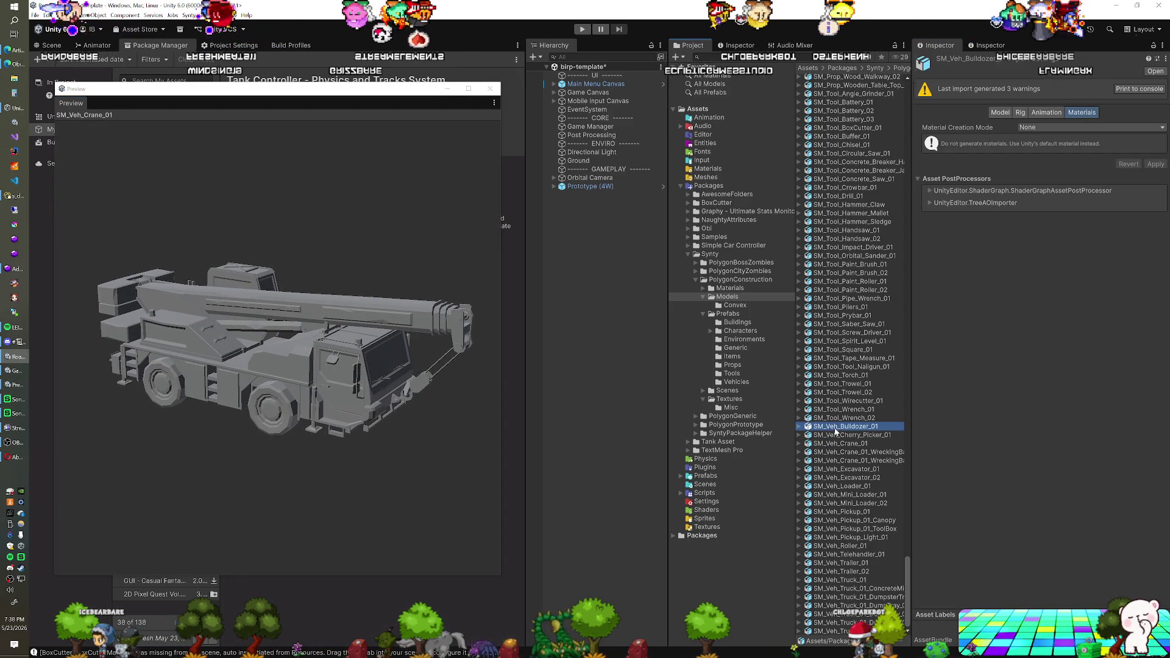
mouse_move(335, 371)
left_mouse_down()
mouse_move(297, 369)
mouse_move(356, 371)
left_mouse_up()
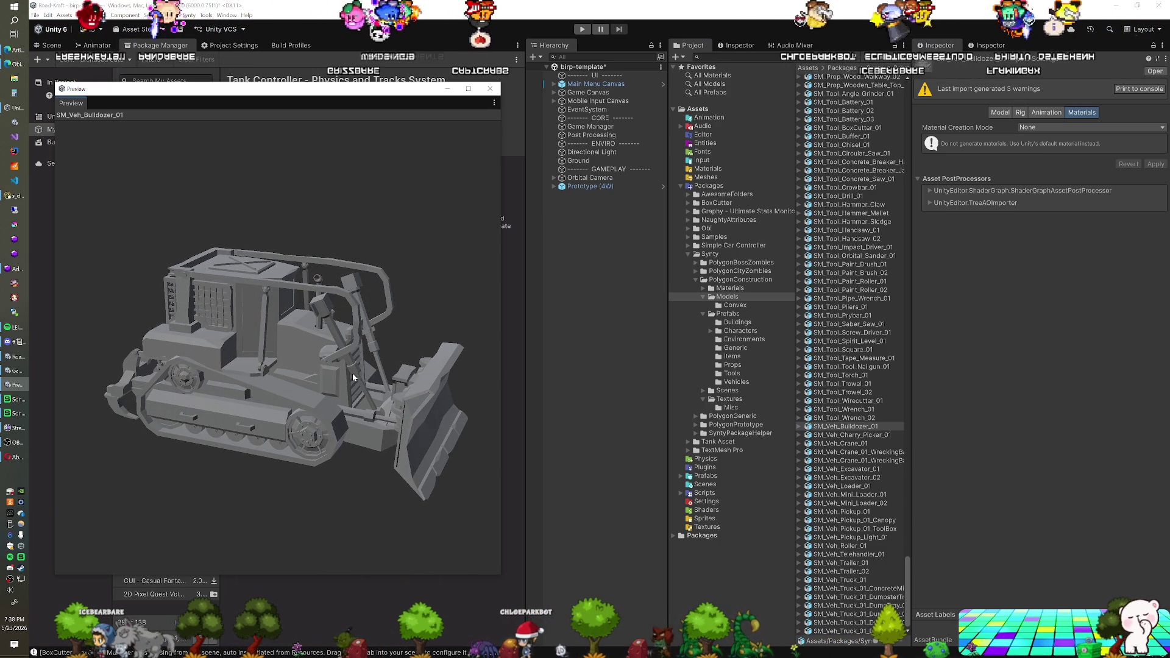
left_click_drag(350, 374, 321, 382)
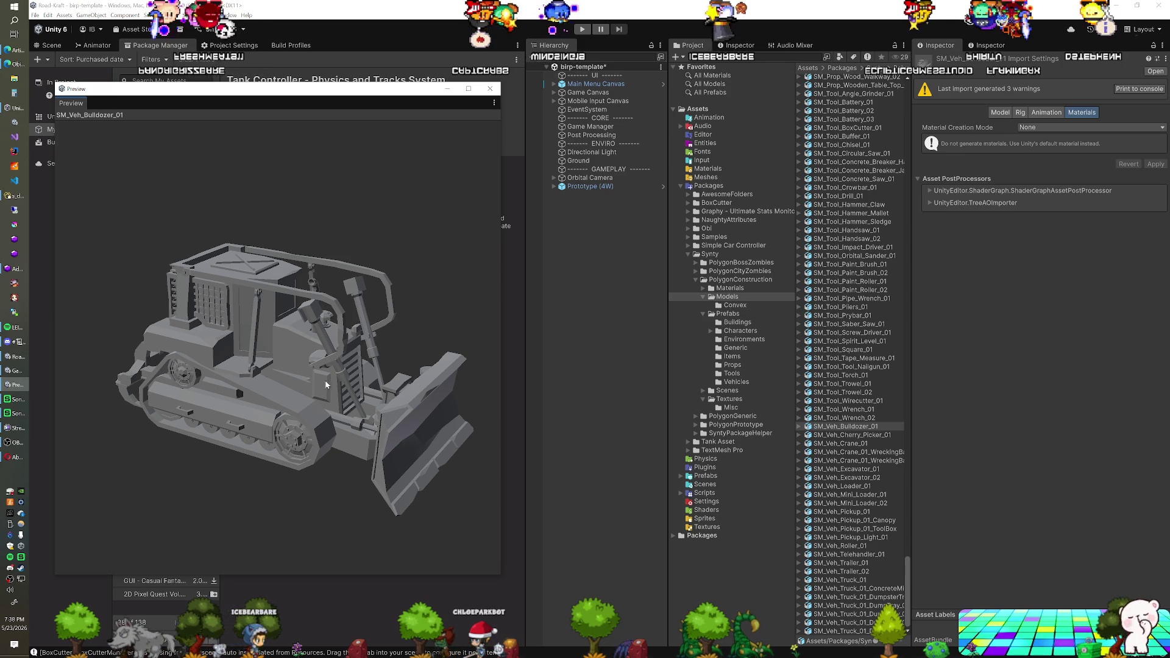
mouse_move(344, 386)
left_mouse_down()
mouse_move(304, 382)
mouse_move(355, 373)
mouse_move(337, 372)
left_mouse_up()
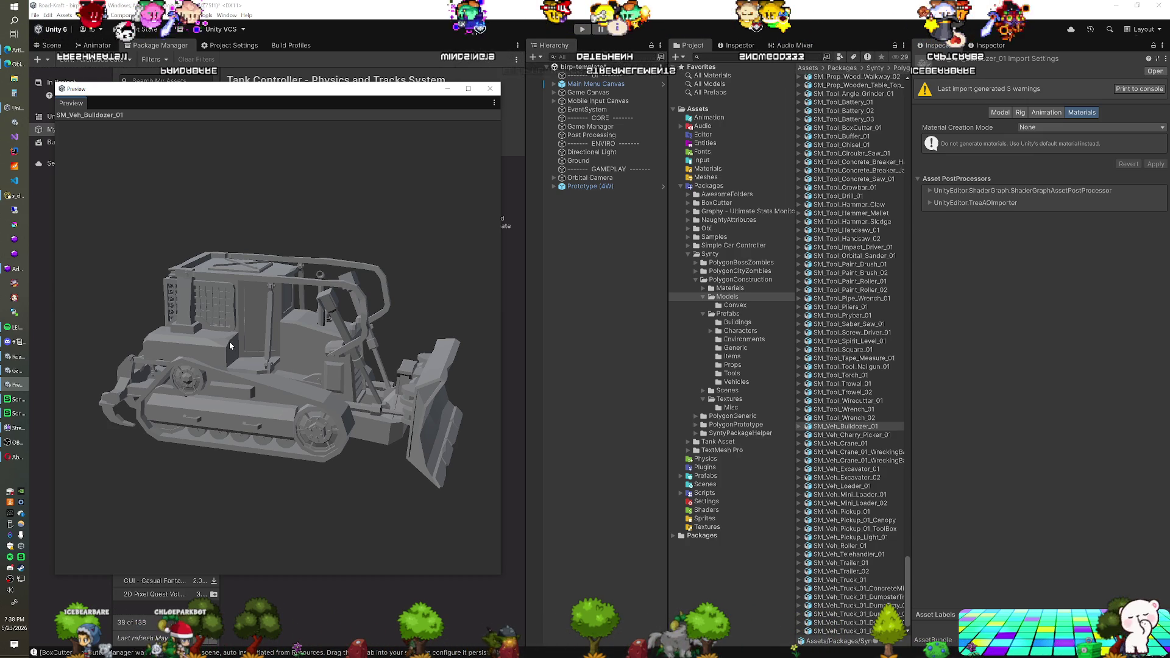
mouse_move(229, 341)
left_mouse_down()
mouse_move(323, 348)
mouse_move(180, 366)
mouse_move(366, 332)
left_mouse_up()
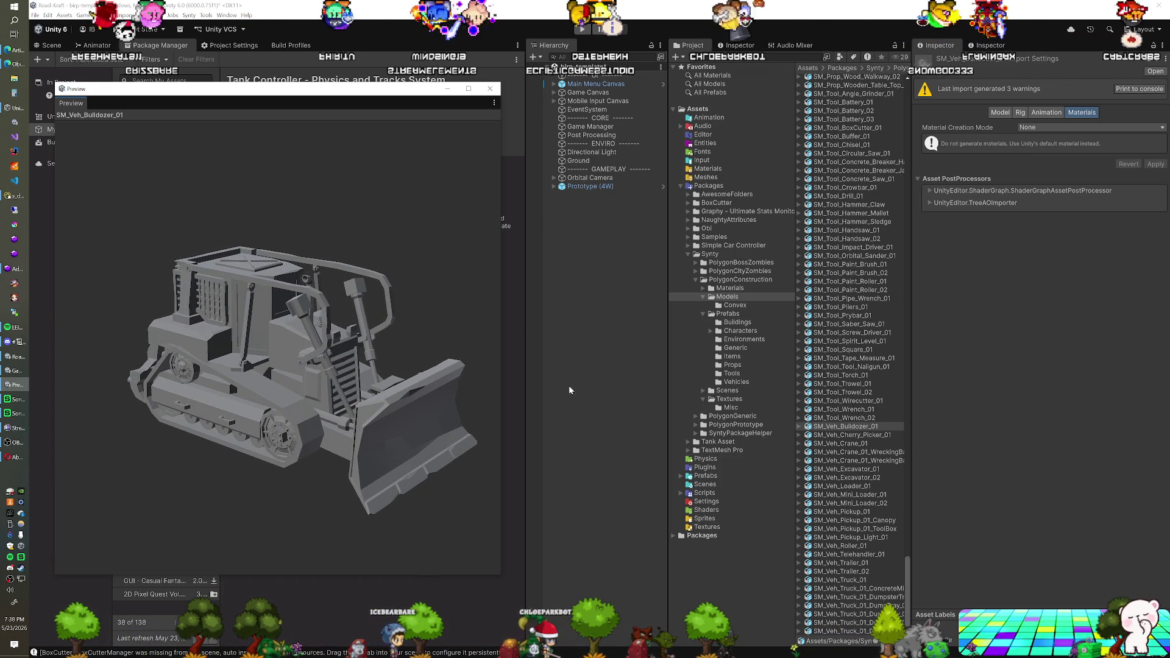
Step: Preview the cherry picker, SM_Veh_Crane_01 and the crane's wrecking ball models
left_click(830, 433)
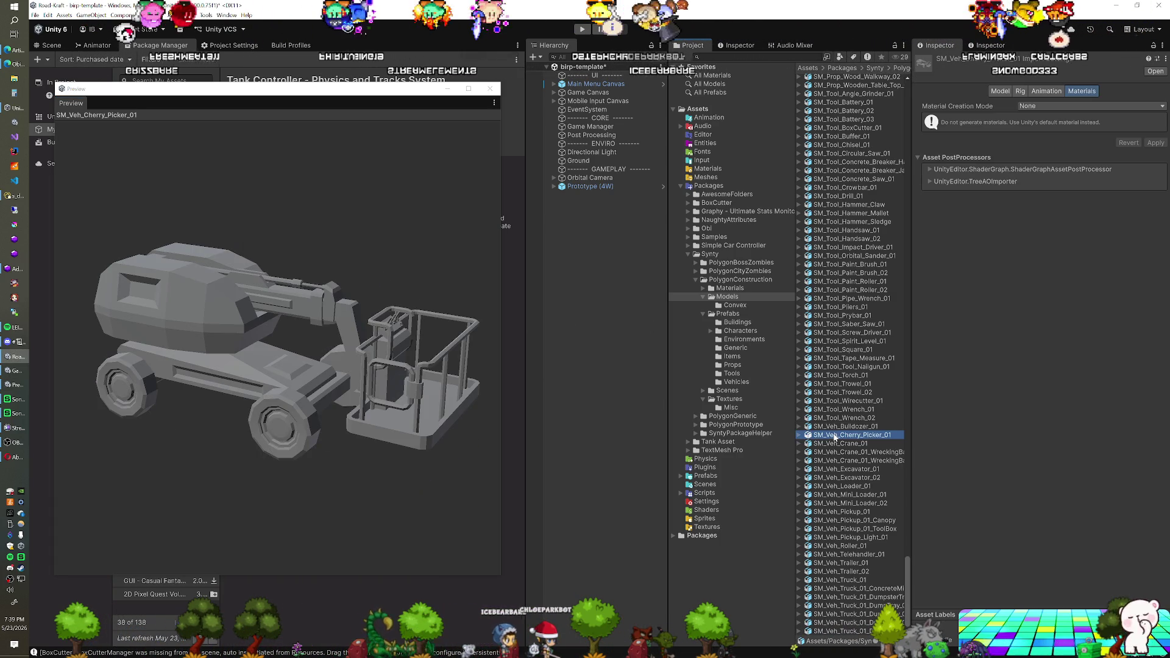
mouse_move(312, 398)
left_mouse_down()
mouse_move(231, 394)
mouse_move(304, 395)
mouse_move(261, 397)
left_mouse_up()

^^^^

Your goal: Ignore the images and quote every line of the listing exactly.

Written solution:
mouse_move(335, 371)
left_mouse_down()
mouse_move(297, 369)
mouse_move(356, 371)
left_mouse_up()
left_click_drag(350, 374, 321, 382)
mouse_move(344, 386)
left_mouse_down()
mouse_move(304, 382)
mouse_move(355, 373)
mouse_move(337, 372)
left_mouse_up()
mouse_move(229, 341)
left_mouse_down()
mouse_move(323, 348)
mouse_move(180, 366)
mouse_move(366, 332)
left_mouse_up()
Step: Preview the cherry picker, SM_Veh_Crane_01 and the crane's wrecking ball models
left_click(830, 433)
mouse_move(312, 398)
left_mouse_down()
mouse_move(231, 394)
mouse_move(304, 395)
mouse_move(261, 397)
left_mouse_up()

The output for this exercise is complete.